Restrictions on Confrontation Imposed by Law
In United States v. Smith, 68 M.J. 445 (C.A.A.F. 2010) the issue was whether Smith was denied his right to confront the accuser. Webster Smith, a Coast Guard Academy Cadet, was convicted, contrary to his pleas, of attempting to disobey an order, going from his place of duty, sodomy, extortion, and indecent assault. The charges stemmed from an allegedly nonconsensual sexual encounter Smith had with Cadet SR while both were stationed at the Academy in October 2005.The Coast Guard Court of Criminal Appeals, 66 M.J. 556, affirmed. C.A.A.F. granted review.
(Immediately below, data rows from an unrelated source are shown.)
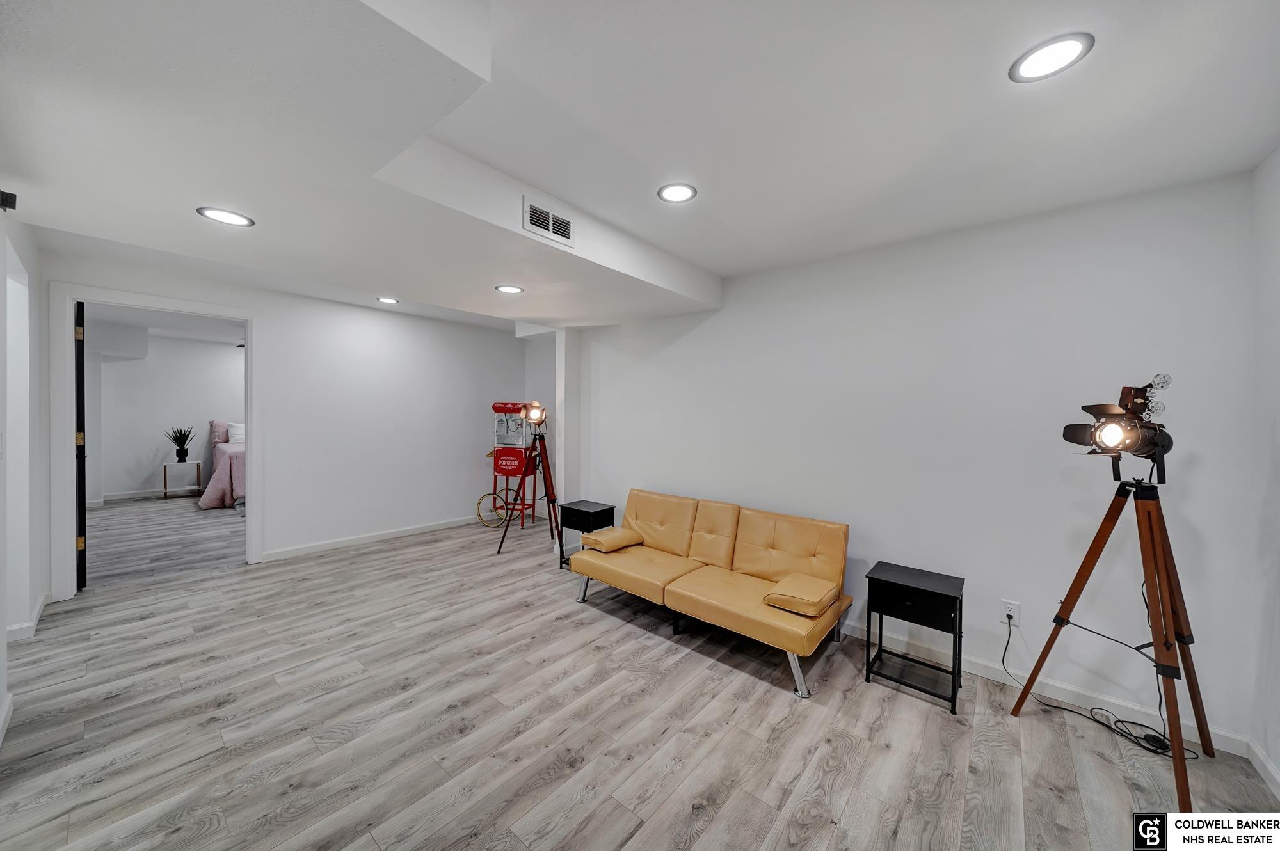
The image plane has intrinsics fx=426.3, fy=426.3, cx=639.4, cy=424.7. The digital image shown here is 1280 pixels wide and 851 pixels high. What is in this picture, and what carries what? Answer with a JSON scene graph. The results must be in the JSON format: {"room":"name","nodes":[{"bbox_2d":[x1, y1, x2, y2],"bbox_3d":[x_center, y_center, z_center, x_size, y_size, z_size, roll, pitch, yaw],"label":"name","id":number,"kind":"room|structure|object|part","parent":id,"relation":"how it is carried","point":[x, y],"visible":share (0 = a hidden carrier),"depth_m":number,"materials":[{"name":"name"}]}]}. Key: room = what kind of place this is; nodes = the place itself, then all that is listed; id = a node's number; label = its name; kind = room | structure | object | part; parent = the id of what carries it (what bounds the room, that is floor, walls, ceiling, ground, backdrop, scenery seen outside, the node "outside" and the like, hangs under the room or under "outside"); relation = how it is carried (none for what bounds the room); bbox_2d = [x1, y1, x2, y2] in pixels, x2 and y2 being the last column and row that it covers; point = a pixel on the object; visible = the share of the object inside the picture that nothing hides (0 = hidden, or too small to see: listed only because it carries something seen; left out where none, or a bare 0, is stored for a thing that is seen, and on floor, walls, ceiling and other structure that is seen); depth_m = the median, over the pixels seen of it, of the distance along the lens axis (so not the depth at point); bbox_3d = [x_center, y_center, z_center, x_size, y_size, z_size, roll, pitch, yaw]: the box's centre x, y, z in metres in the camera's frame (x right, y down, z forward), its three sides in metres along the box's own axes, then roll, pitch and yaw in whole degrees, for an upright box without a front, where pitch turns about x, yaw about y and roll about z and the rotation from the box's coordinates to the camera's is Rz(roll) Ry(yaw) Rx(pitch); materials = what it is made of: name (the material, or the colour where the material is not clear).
{"room":"basement","nodes":[
{"label":"basement","id":0,"kind":"room"},
{"bbox_2d":[0,211,45,742],"bbox_3d":[-2.410,0.055,1.348,5.040,2.678,0.151,1,1,40],"label":"left wall","id":1,"kind":"structure","parent":0,"point":[3,276],"depth_m":2.53,"materials":[{"name":"white paint"}]},
{"bbox_2d":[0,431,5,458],"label":"light switch","id":2,"kind":"object","parent":1,"relation":"attached to","point":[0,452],"visible":0.99,"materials":[{"name":"white plastic"}]},
{"bbox_2d":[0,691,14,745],"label":"baseboard","id":3,"kind":"structure","parent":1,"relation":"attached to","point":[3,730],"depth_m":1.89,"materials":[{"name":"white paint"}]},
{"bbox_2d":[0,190,17,211],"bbox_3d":[-2.616,-0.925,1.750,0.061,0.073,0.058,1,1,40],"label":"wall sensor","id":4,"kind":"object","parent":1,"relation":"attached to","point":[6,202],"visible":0.99,"depth_m":1.75,"materials":[{"name":"black"}]},
{"bbox_2d":[5,590,49,641],"bbox_3d":[-3.952,1.265,2.653,1.296,0.099,0.129,1,1,40],"label":"baseboard","id":5,"kind":"structure","parent":1,"relation":"attached to","point":[41,604],"depth_m":2.67,"materials":[{"name":"white paint"}]},
{"bbox_2d":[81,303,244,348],"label":"bedroom ceiling","id":6,"kind":"structure","parent":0,"point":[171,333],"depth_m":5.98,"materials":[{"name":"white paint"}]},
{"bbox_2d":[88,327,241,503],"bbox_3d":[-7.449,-0.147,7.501,0.132,2.676,4.176,1,1,40],"label":"bedroom wall","id":7,"kind":"structure","parent":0,"point":[206,418],"depth_m":6.93,"materials":[{"name":"white paint"}]},
{"bbox_2d":[100,487,199,501],"bbox_3d":[-7.405,1.127,7.695,0.019,0.101,4.292,1,1,40],"label":"baseboard","id":8,"kind":"structure","parent":7,"relation":"attached to","point":[116,497],"depth_m":6.95,"materials":[{"name":"white paint"}]},
{"bbox_2d":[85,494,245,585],"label":"bedroom floor","id":9,"kind":"structure","parent":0,"point":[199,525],"depth_m":4.76,"materials":[{"name":"grey laminate"}]},
{"bbox_2d":[161,460,202,498],"bbox_3d":[-7.434,0.902,6.925,0.382,0.565,0.442,1,1,40],"label":"side table","id":10,"kind":"object","parent":9,"relation":"on","point":[166,489],"visible":0.93,"depth_m":6.86,"materials":[{"name":"white"}]},
{"bbox_2d":[165,424,195,461],"bbox_3d":[-7.497,0.297,6.976,0.382,0.619,0.383,1,1,40],"label":"potted plant","id":11,"kind":"object","parent":10,"relation":"on","point":[184,460],"visible":1,"depth_m":6.95,"materials":[{"name":"green plant"}]},
{"bbox_2d":[200,419,246,508],"bbox_3d":[-6.012,0.574,7.291,2.179,1.286,2.020,1,1,40],"label":"bed","id":12,"kind":"object","parent":9,"relation":"on","point":[216,425],"visible":0.26,"depth_m":6.38,"materials":[{"name":"fabric"}]},
{"bbox_2d":[209,419,229,445],"bbox_3d":[-7.136,0.131,7.580,0.245,0.447,0.711,1,1,40],"label":"pillow","id":13,"kind":"object","parent":12,"relation":"on","point":[216,425],"visible":0.46,"depth_m":7.32,"materials":[{"name":"pink fabric"}]},
{"bbox_2d":[226,422,245,444],"bbox_3d":[-6.659,0.142,7.269,0.216,0.330,0.535,1,1,40],"label":"pillow","id":14,"kind":"object","parent":12,"relation":"on","point":[233,430],"visible":0.57,"depth_m":7.10,"materials":[{"name":"white fabric"}]},
{"bbox_2d":[39,243,530,595],"bbox_3d":[-3.124,-0.031,4.628,0.131,2.692,4.253,1,1,40],"label":"back wall","id":15,"kind":"structure","parent":0,"point":[279,341],"depth_m":4.62,"materials":[{"name":"white paint"}]},
{"bbox_2d":[49,282,261,601],"bbox_3d":[-4.027,0.153,3.623,0.183,2.352,1.194,1,1,40],"label":"door frame","id":16,"kind":"structure","parent":15,"relation":"attached to","point":[71,296],"depth_m":3.25,"materials":[{"name":"white paint"}]},
{"bbox_2d":[74,299,87,588],"bbox_3d":[-4.633,0.142,3.553,0.824,2.303,0.106,1,1,40],"label":"door","id":17,"kind":"structure","parent":16,"relation":"attached to","point":[81,477],"depth_m":3.30,"materials":[{"name":"black wood"}]},
{"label":"hinge","id":18,"kind":"part","parent":17,"relation":"part of","materials":[{"name":"gold metal"}]},
{"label":"hinge","id":19,"kind":"part","parent":17,"relation":"part of","materials":[{"name":"gold metal"}]},
{"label":"hinge","id":20,"kind":"part","parent":17,"relation":"part of","materials":[{"name":"gold metal"}]},
{"bbox_2d":[259,513,487,560],"bbox_3d":[-2.713,1.258,5.060,0.016,0.095,2.908,1,1,40],"label":"baseboard","id":21,"kind":"structure","parent":15,"relation":"attached to","point":[321,546],"depth_m":4.69,"materials":[{"name":"white paint"}]},
{"bbox_2d":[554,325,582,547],"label":"wall column","id":22,"kind":"structure","parent":0,"point":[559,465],"depth_m":4.52,"materials":[{"name":"white paint"}]},
{"bbox_2d":[0,0,1279,332],"bbox_3d":[-0.660,-1.226,2.425,6.166,0.283,4.738,1,1,40],"label":"ceiling","id":23,"kind":"structure","parent":0,"point":[712,264],"depth_m":1.59,"materials":[{"name":"white paint"}]},
{"bbox_2d":[196,206,254,226],"bbox_3d":[-1.953,-0.982,2.012,0.202,0.007,0.201,1,1,40],"label":"recessed light","id":24,"kind":"object","parent":23,"relation":"in","point":[236,219],"visible":0.99,"depth_m":2.01,"materials":[{"name":"white plastic"}]},
{"bbox_2d":[376,296,399,304],"bbox_3d":[-2.592,-1.280,4.380,0.201,0.008,0.198,1,1,40],"label":"recessed light","id":25,"kind":"object","parent":23,"relation":"in","point":[389,301],"visible":0.99,"depth_m":4.37,"materials":[{"name":"white plastic"}]},
{"bbox_2d":[494,283,524,293],"bbox_3d":[-0.960,-0.996,3.135,0.201,0.008,0.199,1,1,40],"label":"recessed light","id":26,"kind":"object","parent":23,"relation":"in","point":[512,288],"visible":0.99,"depth_m":3.12,"materials":[{"name":"white plastic"}]},
{"bbox_2d":[522,195,574,246],"bbox_3d":[-0.472,-1.060,2.244,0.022,0.161,0.294,1,1,40],"label":"air vent","id":27,"kind":"object","parent":23,"relation":"attached to","point":[562,224],"visible":0.99,"depth_m":2.23,"materials":[{"name":"white metal"}]},
{"bbox_2d":[657,182,696,202],"bbox_3d":[0.191,-1.188,2.189,0.198,0.008,0.197,1,1,40],"label":"recessed light","id":28,"kind":"object","parent":23,"relation":"in","point":[674,189],"visible":0.99,"depth_m":2.18,"materials":[{"name":"white plastic"}]},
{"bbox_2d":[1008,32,1093,82],"bbox_3d":[1.299,-1.163,1.354,0.200,0.008,0.199,1,1,40],"label":"recessed light","id":29,"kind":"object","parent":23,"relation":"in","point":[1025,58],"visible":0.99,"depth_m":1.35,"materials":[{"name":"white plastic"}]},
{"bbox_2d":[1,504,1279,850],"bbox_3d":[-0.925,1.434,2.414,6.913,0.101,4.848,1,1,40],"label":"floor","id":30,"kind":"structure","parent":0,"point":[627,847],"depth_m":1.95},
{"bbox_2d":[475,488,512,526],"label":"wheels","id":31,"kind":"object","parent":30,"relation":"on","point":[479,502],"visible":0.7,"depth_m":5.52,"materials":[{"name":"yellow metal"}]},
{"bbox_2d":[488,400,540,526],"bbox_3d":[-1.644,0.494,5.612,0.643,1.618,0.576,1,1,40],"label":"popcorn machine","id":32,"kind":"object","parent":30,"relation":"on","point":[496,408],"visible":0.81,"depth_m":5.47,"materials":[{"name":"red metal"}]},
{"bbox_2d":[492,412,560,556],"bbox_3d":[-1.110,0.656,4.476,0.622,1.368,0.628,1,1,40],"label":"tripod","id":33,"kind":"object","parent":30,"relation":"on","point":[547,477],"visible":0.94,"depth_m":4.44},
{"bbox_2d":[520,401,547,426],"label":"studio light","id":34,"kind":"object","parent":33,"relation":"on","point":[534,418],"visible":0.97,"depth_m":4.36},
{"bbox_2d":[556,499,615,567],"bbox_3d":[-0.497,1.066,4.087,0.425,0.576,0.383,1,1,40],"label":"side table","id":35,"kind":"object","parent":30,"relation":"on","point":[587,512],"visible":0.65,"depth_m":4.00,"materials":[{"name":"black wood"}]},
{"bbox_2d":[570,487,852,698],"bbox_3d":[0.425,0.993,3.037,1.818,0.798,0.868,1,1,40],"label":"futon sofa","id":36,"kind":"object","parent":30,"relation":"on","point":[792,552],"visible":0.99,"depth_m":2.88,"materials":[{"name":"leather"}]},
{"bbox_2d":[579,526,643,552],"bbox_3d":[-0.232,0.921,3.472,0.327,0.116,0.416,1,1,40],"label":"bolster cushion","id":37,"kind":"object","parent":36,"relation":"on","point":[602,539],"visible":0.99,"depth_m":3.38,"materials":[{"name":"yellow leather"}]},
{"bbox_2d":[761,572,840,617],"bbox_3d":[0.941,0.979,2.482,0.327,0.109,0.388,1,1,40],"label":"cushion","id":38,"kind":"object","parent":36,"relation":"on","point":[820,594],"visible":0.99,"depth_m":2.39,"materials":[{"name":"yellow leather"}]},
{"bbox_2d":[865,560,965,714],"bbox_3d":[1.524,1.147,2.365,0.417,0.578,0.367,1,1,40],"label":"black side table","id":39,"kind":"object","parent":30,"relation":"on","point":[960,604],"visible":0.99,"depth_m":2.29,"materials":[{"name":"black wood"}]},
{"bbox_2d":[999,611,1203,763],"bbox_3d":[2.243,1.208,2.110,0.344,0.481,0.591,0,1,-20],"label":"power cord","id":40,"kind":"object","parent":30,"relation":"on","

The CAAF held that Smith was not denied his right to confront SR. Citing United States v. Banker, 60 M.J. 216 (C.A.A.F. 2004), the court concluded that Smith did not meet his burden under M.R.E. 412 of establishing that his constitutional rights were violated by the exclusion of evidence of SR's prior sexual behavior. The Banker decision requires that an accused demonstrate that the evidence in question is relevant, material, and vital to his defense in order to be entitled to the M.R.E. 412(b)(1)(C) exception. The court assumed "that the exact nature of
[SR's] indiscretion – that it involved consensual sexual relations with an enlisted member – was relevant" but determined that it was "neither material nor vital to [Smith's] defense." In so concluding, the court asserted that the issue in dispute was SR's credibility. The court found that the military judge, by permitting Smith to present evidence that SR had lied about an important "secret," adequately protected Smith's confrontation rights by giving Smith an opportunity to impeach SR's credibility. b) Concurring opinion: Judge Baker concurred in the result, also citing
Banker, but concluded that the evidence sought to be introduced by Smith was irrelevant because his "theory of admission is too farfetched to pass constitutional and M.R.E. 403 muster."
Right to Confront
United States v. Smith, 68 M.J. 445 (C.A.A.F. 2010) deals with the right to confront. The sodomy, extortion, and indecent assault charges stemmed from an allegedly nonconsensual sexual encounter Smith had with Cadet SR while both were stationed at the Academy in October 2005. SR accused Smith of extorting sexual favors from her by threatening to disclose a secret that SR had revealed to him. The government presented evidence that SR believed the secret, if revealed, could have jeopardized SR's Coast Guard career and may have violated the UCMJ. SR's testimony was the only evidence presented against Smith on these charges. The defense theory was that SR had engaged in consensual sexual activity with Smith and, sexual activity between cadets being prohibited, was lying about it in order to protect her career. In support of this theory, the defense sought the court's permission to cross-examine SR at trial about a prior false claim of sexual assault. Smith testified at a pre-trial motion hearing that during the summer of 2005, while stationed with SR at Norfolk, Virginia, Smith heard rumors from some enlisted personnel that SR had engaged in consensual sexual activity with an enlisted man (which, if true, would violate Coast Guard regulations and the UCMJ). When Smith asked SR about the rumors, SR told him that the sexual activity had occurred, but that it was nonconsensual. Smith then told the enlisted personnel who were spreading the rumors that the sexual activity was nonconsensual. Smith further testified that SR later confessed that she had lied to him, and that she had, in fact, engaged in consensual sexual activity with the enlisted man. Smith's testimony was the only evidence advanced by the defense in support of Smith's version of events. The defense sought to admit this evidence of SR's prior sexual behavior under M.R.E. 412(b)(1)(C) as "evidence the exclusion of which would violate the constitutional rights of the accused." The military judge sustained the government's objection to the evidence, but permitted the defense to inform the members that
SR's secret "was information that if revealed could have an adverse impact on her Coast Guard career, including possibly disciplinary action under the UCMJ."
The CAAF ruled that Smith was not denied his right to confront SR. Smith did not meet his burden under M.R.E. 412 of establishing that his constitutional rights were violated by the exclusion of evidence of SR's prior sexual behavior. The evidence sought to be introduced by
Smith was irrelevant because his "theory of admission is too farfetched to pass constitutional and M.R.E. 403 muster."